My role in all this is only as a cheer-leading spectator. I'm not really a participant. I've attended a couple of "General Assemblies," but only to watch. I have no idea where all of this will ultimately lead, but I continue to have high hopes. After 30 years of bitter resignation, that in itself is a major accomplishment.
Here's an interview with the folks responsible for the Verizon Building "Bat Signal." No, it wasn't Powerpoint. Thanks to Frank Episale for sending this.
Matt Taibibi's essay in Rolling Stone is the best I've read yet on OWS. Here's a sample:
That's what I was thinking during the first few weeks of the protests. But I'm beginning to see another angle.
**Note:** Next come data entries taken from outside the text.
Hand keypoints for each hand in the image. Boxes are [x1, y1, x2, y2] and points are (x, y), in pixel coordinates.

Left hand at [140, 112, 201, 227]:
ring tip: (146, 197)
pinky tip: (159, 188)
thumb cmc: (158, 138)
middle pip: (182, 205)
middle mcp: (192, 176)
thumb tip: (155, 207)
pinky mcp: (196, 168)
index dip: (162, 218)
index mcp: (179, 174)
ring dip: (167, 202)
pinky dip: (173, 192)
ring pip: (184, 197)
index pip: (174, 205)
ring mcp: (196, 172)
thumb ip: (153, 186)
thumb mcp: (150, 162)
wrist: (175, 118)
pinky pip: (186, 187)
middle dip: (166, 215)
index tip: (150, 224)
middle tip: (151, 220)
Occupy Wall Street was always about something much bigger than a movement against big banks and modern finance. It's about providing a forum for people to show how tired they are not just of Wall Street, but everything. This is a visceral, impassioned, deep-seated rejection of the entire direction of our society, a refusal to take even one more step forward into the shallow commercial abyss of phoniness, short-term calculation, withered idealism and intellectual bankruptcy that American mass society has become. If there is such a thing as going on strike from one's own culture, this is it. And by being so broad in scope and so elemental in its motivation, it's flown over the heads of many on both the right and the left.